* **What is asked**: Count the lines in the items below that contain the string "doing", treating uppercase and lowercase as different, and give only the number.

Information given start

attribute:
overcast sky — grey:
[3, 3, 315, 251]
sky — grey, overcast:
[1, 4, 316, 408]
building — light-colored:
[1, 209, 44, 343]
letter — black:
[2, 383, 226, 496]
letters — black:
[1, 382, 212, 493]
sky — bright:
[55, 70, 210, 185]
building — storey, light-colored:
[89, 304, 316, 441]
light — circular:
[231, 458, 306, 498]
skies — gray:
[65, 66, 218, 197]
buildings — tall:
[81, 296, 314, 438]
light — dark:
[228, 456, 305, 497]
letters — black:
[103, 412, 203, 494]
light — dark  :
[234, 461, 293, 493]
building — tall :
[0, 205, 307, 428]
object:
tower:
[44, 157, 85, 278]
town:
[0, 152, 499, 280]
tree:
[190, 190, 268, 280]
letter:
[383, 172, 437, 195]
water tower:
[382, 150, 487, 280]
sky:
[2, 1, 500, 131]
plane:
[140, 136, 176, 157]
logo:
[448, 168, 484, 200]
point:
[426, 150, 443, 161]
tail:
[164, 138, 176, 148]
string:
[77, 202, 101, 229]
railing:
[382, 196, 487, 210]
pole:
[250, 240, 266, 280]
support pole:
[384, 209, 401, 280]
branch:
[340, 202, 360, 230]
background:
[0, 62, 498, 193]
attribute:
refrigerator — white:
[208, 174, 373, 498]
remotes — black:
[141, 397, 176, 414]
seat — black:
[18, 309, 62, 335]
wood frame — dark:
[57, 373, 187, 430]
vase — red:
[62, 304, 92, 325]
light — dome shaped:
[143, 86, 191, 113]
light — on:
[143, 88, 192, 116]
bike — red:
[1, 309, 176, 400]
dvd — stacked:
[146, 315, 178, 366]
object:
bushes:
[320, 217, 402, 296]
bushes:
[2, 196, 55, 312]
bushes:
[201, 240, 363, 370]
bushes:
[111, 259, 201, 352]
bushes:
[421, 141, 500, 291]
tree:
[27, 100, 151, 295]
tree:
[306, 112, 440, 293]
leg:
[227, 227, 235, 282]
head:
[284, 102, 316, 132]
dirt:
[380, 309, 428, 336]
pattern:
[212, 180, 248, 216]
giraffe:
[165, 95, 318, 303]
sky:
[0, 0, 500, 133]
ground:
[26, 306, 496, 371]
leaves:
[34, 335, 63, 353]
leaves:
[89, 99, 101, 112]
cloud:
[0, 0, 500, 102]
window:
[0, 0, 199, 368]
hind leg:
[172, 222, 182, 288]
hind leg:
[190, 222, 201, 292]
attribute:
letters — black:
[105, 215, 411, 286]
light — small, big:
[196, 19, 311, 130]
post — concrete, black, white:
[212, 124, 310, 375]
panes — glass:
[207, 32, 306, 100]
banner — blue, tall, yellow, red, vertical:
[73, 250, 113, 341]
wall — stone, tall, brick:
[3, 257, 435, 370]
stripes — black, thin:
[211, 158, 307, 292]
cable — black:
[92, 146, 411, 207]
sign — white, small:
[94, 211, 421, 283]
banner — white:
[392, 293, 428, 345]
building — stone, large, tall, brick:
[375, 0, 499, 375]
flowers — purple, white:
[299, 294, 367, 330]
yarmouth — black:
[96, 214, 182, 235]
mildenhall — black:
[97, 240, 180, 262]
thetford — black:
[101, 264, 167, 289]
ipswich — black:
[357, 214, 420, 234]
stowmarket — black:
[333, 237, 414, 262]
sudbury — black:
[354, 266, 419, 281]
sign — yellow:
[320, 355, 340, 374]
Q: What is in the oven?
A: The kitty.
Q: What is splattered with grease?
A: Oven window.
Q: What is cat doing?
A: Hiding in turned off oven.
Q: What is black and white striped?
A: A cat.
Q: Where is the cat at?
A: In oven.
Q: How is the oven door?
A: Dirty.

Information given end
Information given start

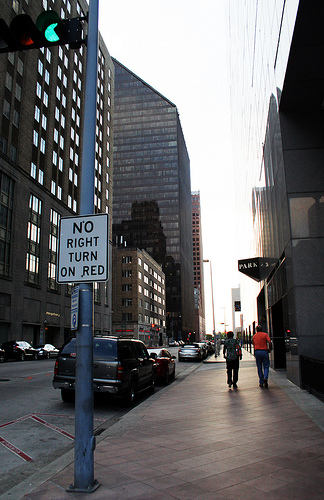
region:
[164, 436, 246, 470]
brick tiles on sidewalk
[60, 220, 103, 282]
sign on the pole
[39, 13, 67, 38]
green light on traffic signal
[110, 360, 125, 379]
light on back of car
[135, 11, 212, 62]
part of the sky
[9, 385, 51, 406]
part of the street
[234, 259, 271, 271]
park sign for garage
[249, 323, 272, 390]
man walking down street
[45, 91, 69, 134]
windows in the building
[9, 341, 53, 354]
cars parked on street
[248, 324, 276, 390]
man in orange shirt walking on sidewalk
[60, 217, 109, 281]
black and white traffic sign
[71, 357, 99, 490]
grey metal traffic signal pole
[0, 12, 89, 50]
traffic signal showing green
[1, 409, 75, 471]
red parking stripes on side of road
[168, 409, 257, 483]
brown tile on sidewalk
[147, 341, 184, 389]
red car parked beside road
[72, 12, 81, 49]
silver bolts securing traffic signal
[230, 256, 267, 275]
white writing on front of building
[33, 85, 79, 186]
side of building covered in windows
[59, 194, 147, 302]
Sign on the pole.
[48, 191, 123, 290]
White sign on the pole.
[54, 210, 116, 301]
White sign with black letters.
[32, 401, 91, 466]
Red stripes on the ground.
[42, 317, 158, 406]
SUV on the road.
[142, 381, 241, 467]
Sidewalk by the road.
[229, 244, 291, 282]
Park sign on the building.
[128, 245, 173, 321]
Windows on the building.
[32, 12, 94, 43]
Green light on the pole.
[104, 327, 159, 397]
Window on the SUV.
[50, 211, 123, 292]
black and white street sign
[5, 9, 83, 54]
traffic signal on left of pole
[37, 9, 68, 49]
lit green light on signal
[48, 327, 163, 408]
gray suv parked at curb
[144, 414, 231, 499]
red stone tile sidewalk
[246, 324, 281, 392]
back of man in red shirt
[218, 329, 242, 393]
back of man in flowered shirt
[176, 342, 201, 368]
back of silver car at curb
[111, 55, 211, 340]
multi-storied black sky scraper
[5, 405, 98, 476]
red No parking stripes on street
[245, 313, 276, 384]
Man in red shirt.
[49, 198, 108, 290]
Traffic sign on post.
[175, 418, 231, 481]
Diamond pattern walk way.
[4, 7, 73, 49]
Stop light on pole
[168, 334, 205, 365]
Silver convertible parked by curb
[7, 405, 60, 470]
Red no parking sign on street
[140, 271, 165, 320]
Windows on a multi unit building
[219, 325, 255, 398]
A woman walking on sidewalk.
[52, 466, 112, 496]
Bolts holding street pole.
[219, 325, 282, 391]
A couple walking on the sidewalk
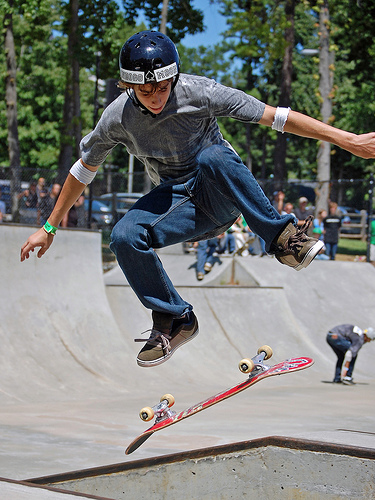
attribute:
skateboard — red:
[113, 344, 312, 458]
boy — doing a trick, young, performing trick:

Information given end
Information given start

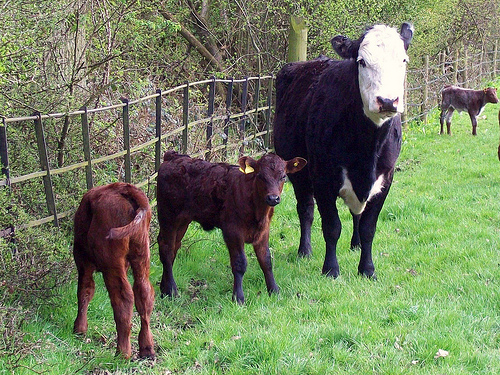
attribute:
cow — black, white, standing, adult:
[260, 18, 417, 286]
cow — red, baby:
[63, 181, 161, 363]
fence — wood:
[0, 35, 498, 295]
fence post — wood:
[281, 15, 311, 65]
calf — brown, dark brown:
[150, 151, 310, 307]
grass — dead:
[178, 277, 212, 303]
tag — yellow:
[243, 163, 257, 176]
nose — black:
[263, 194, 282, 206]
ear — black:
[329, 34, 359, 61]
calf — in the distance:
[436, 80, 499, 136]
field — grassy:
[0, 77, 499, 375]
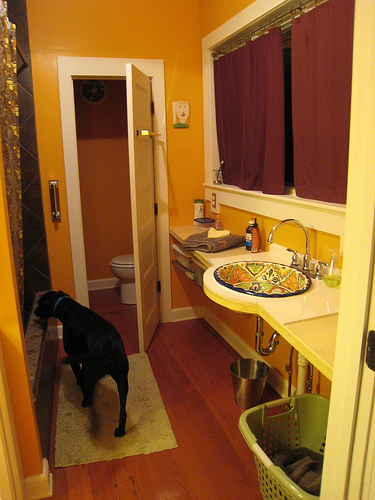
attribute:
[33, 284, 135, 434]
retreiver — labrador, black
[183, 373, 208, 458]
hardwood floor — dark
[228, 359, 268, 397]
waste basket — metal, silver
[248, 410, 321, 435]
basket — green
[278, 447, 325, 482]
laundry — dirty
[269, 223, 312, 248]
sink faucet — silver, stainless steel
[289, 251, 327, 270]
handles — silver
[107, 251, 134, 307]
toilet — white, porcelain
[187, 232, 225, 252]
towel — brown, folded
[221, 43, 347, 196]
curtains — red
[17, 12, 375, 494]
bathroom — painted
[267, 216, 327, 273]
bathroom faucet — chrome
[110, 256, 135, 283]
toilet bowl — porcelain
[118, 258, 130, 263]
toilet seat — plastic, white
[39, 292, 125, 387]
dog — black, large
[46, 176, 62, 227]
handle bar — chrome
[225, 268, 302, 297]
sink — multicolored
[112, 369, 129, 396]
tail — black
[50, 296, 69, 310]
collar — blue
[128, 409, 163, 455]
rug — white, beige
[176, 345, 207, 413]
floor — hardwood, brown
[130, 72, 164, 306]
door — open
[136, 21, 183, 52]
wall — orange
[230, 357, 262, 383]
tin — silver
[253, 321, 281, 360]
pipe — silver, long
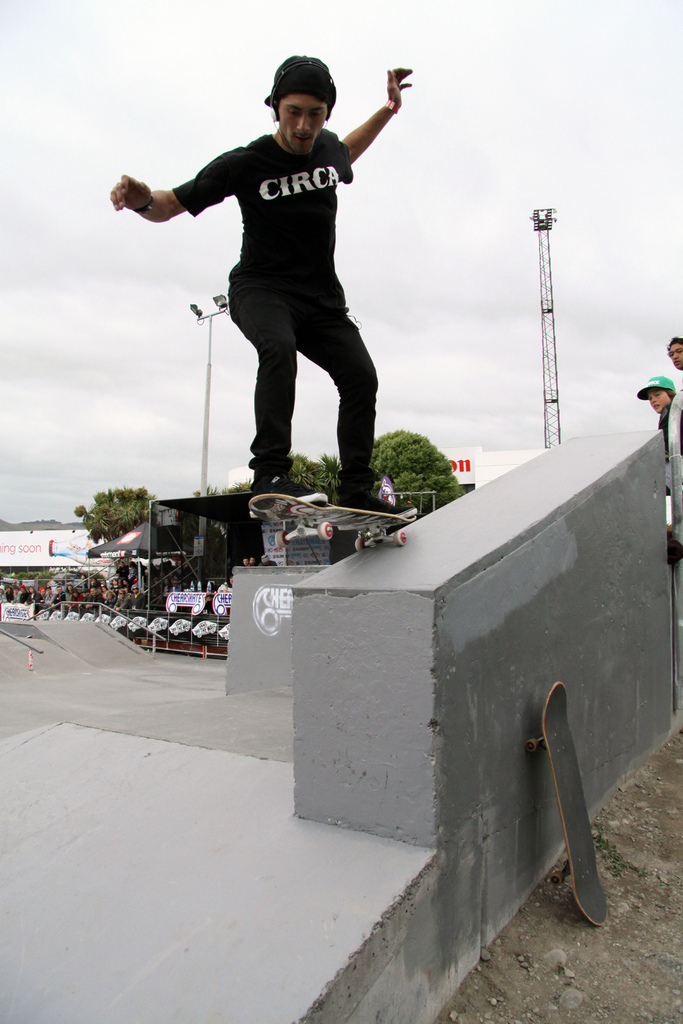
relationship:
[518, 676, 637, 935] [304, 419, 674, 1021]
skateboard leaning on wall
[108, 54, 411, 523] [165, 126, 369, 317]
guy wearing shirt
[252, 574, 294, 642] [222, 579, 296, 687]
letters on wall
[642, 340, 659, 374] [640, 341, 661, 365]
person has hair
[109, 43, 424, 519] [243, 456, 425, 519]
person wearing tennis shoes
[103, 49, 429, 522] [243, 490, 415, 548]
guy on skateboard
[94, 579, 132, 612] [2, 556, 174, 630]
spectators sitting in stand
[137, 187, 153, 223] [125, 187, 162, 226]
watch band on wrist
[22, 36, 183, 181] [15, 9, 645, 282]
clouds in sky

Information given end

* **Complete response**: 2